ARTICLE:
— Begin —
Already some great answers to this question, however here is a nice snippet that I use regularly to drop rows if they have non-numeric values on some columns:
# Eliminate invalid data from dataframe (see Example below for more context)
num_df = (df.drop(data_columns, axis=1)
.join(df[data_columns].apply(pd.to_numeric, errors='coerce')))
num_df = num_df[num_df[data_columns].notnull().all(axis=1)]
The way this works is we first drop
all the data_columns
from the df
, and then use a join
to put them back in after passing them through pd.to_numeric
(with option 'coerce'
, such that all non-numeric entries are converted to NaN
). The result is saved to num_df
.
On the second line we use a filter that keeps only rows where all values are not null.
Note that pd.to_numeric
is coercing to NaN
everything that cannot be converted to a numeric value, so strings that represent numeric values will not be removed. For example '1.25'
will be recognized as the numeric value 1.25
.
— End —
EXERCISE DESCRIPTION:
Copy word for word the part of the pandas answer above, starting with "Already some great" and going on through "num_df = (df.drop(data_columns, axis=1)".

GIVEN MATERIAL:
— Begin —
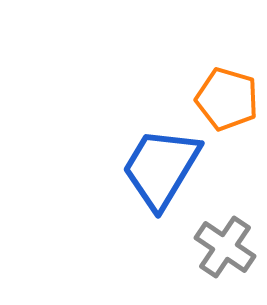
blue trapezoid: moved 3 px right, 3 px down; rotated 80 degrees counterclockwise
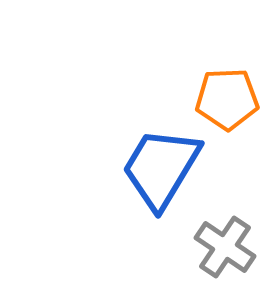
orange pentagon: rotated 18 degrees counterclockwise
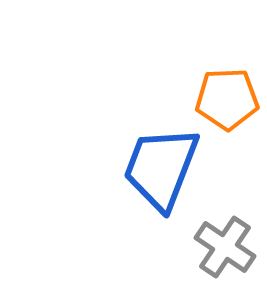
blue trapezoid: rotated 10 degrees counterclockwise
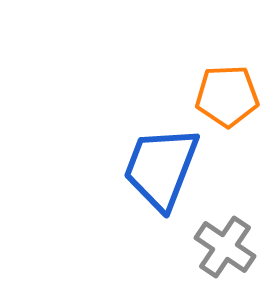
orange pentagon: moved 3 px up
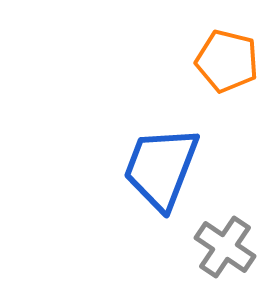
— End —
WRITTEN RESPONSE:
Already some great answers to this question, however here is a nice snippet that I use regularly to drop rows if they have non-numeric values on some columns:
# Eliminate invalid data from dataframe (see Example below for more context)
num_df = (df.drop(data_columns, axis=1)